Meinung : Koalition der Abschieber

Carsten Brönstrup

Florian Gerster hat für seinen Vorschlag, Älteren künftig nur noch zwölf statt 32 Monate lang Arbeitslosengeld zu zahlen, schwere Prügel einstecken müssen. Kalt und unsozial den Älteren gegenüber sei die Idee des designierten Chefs der Arbeitsämter. Denn die über 55-jährigen hätten länger als alle anderen Beiträge in die Sozialversicherungen eingezahlt und dürften deshalb nicht die Ersten sein, die von Gersters Reformbestrebungen getroffen würden.

Die Kritiker übersehen, dass Gerster im Kern keinen arbeitsmarktpolitischen Vorschlag gemacht hat. Seine Kritik gilt dem Stellenwert, den ältere Arbeitnehmer in unserem Wirtschaftsleben einnehmen. Gerster greift die heimliche Vorruhestandsregelung an, die sich hinter der Tatsache versteckt, dass ältere Menschen ohne Job heute bis zu 32 Monate lang Arbeitslosengeld bekommen können. Denn diese Bestimmung führt dazu, dass Unternehmen, die Stellen abbauen müssen, im schönsten Einvernehmen zuerst ihre älteren Mitarbeiter hinauskomplimentieren - auf Kosten der Sozialkasse. Da werden dann schnell Kombinationslösungen aus Abfindung, Arbeitslosengeld und Altersteilzeit gebastelt, mit denen die älteren Arbeitnehmer "überzeugt" werden, ihren Platz für Jüngere frei zu machen. Das hat den deutschen Unternehmen die Rüge eingetragen, sie seien einem Jugendwahn verfallen. Diese Klage ist berechtigt, aber sie ist auch ein bisschen dreist: Sie verschweigt nämlich, dass das Abschieben älterer Arbeitnehmer guter Brauch in der deutschen Konsensgesellschaft ist, der von den Personalabteilungen, Betriebsräten und Gewerkschaften mit tätiger Unterstützung der Sozialpolitiker und Behörden geübt wird. Auch wenn das nach außen immer bestritten wird. Man habe die Vorruhestandsregelung schließlich abgeschafft, die der frühere Arbeitsminister Norbert Blüm (CDU) erfunden hatte und mit deren Hilfe hunderttausende von Arbeitnehmern in die vorzeitige Rente geschickt und gelegentlich auch gezwungen wurden, verteidigen sich die Vertreter der Konsenskultur. Stimmt. Aber eingeführt hat man statt dessen eben den Paragraphen 428 in das Sozialgesetzbuch, der die 32 Monate lange Bezugsdauer des Arbeitslosengeldes erlaubt.

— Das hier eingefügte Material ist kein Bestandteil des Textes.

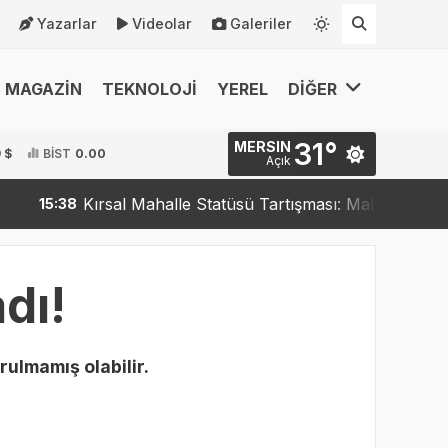
Yazarlar
Videolar
Galeriler
MAGAZİN
TEKNOLOJİ
YEREL
DİĞER
31°
MERSIN
 $
BİST
0.00
Açık
Kırsal Mahalle Statüsü Tartışması: Mahalleler Kırsa
15:38
dı!
rulmamış olabilir.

Wer es wirklich ernst meint mit dem Bekenntnis,dass Menschen ab 50 Jahren nicht aus dem Arbeitsmarkt herausgedrängt werden dürfen, der darf es den Betriebsparteien nicht mehr so leicht machen, sich von ihnen zu trennen. Schließlich empfehlen Wissenschaftler den Arbeitsmarktpolitikern dringend, sich mehr darum zu kümmern, dass ältere Arbeitnehmer ihren Job behalten können. Das ist klüger als immer neue und teure Reintegrationsprogramme bei den Arbeitsämtern aufzulegen, die am Ende doch erfolglos bleiben müssen - und darüber hinaus den Älteren das Gefühl geben, nicht mehr gebraucht zu werden.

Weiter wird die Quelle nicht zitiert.